**Exercise details**
Each line from the one containing "just got to" to the end of the entries below must be restated exactly, and no other line should appear.

**Source texts of formatted documents**

*** Block opens ***

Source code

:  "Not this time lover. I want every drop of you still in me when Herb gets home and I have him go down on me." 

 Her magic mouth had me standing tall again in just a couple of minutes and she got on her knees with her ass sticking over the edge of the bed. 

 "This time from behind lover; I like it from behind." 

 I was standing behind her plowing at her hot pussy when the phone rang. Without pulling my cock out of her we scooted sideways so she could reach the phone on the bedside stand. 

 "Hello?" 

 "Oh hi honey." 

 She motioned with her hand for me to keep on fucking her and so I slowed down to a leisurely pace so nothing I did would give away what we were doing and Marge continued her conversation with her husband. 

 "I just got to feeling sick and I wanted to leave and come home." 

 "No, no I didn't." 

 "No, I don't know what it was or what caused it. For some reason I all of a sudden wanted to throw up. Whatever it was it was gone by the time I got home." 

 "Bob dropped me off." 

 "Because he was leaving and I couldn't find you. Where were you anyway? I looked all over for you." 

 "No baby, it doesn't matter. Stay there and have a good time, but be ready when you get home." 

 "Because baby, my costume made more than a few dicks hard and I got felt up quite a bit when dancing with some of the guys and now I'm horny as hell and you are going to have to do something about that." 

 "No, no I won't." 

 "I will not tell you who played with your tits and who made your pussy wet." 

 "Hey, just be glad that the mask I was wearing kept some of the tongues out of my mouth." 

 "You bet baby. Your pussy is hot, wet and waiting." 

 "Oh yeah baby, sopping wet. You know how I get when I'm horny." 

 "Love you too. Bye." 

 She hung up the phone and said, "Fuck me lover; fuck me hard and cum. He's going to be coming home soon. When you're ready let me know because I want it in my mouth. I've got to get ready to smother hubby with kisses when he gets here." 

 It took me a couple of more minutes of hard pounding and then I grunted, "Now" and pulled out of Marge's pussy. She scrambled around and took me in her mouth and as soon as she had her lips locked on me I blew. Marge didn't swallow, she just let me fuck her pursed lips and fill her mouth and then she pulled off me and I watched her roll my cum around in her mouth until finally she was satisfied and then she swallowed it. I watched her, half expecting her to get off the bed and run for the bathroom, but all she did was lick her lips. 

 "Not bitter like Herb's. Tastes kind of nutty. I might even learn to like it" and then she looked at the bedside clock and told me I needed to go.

*** Block closes ***

**Result for this task**
 "I just got to feeling sick and I wanted to leave and come home." 

 "No, no I didn't." 

 "No, I don't know what it was or what caused it. For some reason I all of a sudden wanted to throw up. Whatever it was it was gone by the time I got home." 

 "Bob dropped me off." 

 "Because he was leaving and I couldn't find you. Where were you anyway? I looked all over for you." 

 "No baby, it doesn't matter. Stay there and have a good time, but be ready when you get home." 

 "Because baby, my costume made more than a few dicks hard and I got felt up quite a bit when dancing with some of the guys and now I'm horny as hell and you are going to have to do something about that." 

 "No, no I won't." 

 "I will not tell you who played with your tits and who made your pussy wet." 

 "Hey, just be glad that the mask I was wearing kept some of the tongues out of my mouth." 

 "You bet baby. Your pussy is hot, wet and waiting." 

 "Oh yeah baby, sopping wet. You know how I get when I'm horny." 

 "Love you too. Bye." 

 She hung up the phone and said, "Fuck me lover; fuck me hard and cum. He's going to be coming home soon. When you're ready let me know because I want it in my mouth. I've got to get ready to smother hubby with kisses when he gets here." 

 It took me a couple of more minutes of hard pounding and then I grunted, "Now" and pulled out of Marge's pussy. She scrambled around and took me in her mouth and as soon as she had her lips locked on me I blew. Marge didn't swallow, she just let me fuck her pursed lips and fill her mouth and then she pulled off me and I watched her roll my cum around in her mouth until finally she was satisfied and then she swallowed it. I watched her, half expecting her to get off the bed and run for the bathroom, but all she did was lick her lips. 

 "Not bitter like Herb's. Tastes kind of nutty. I might even learn to like it" and then she looked at the bedside clock and told me I needed to go.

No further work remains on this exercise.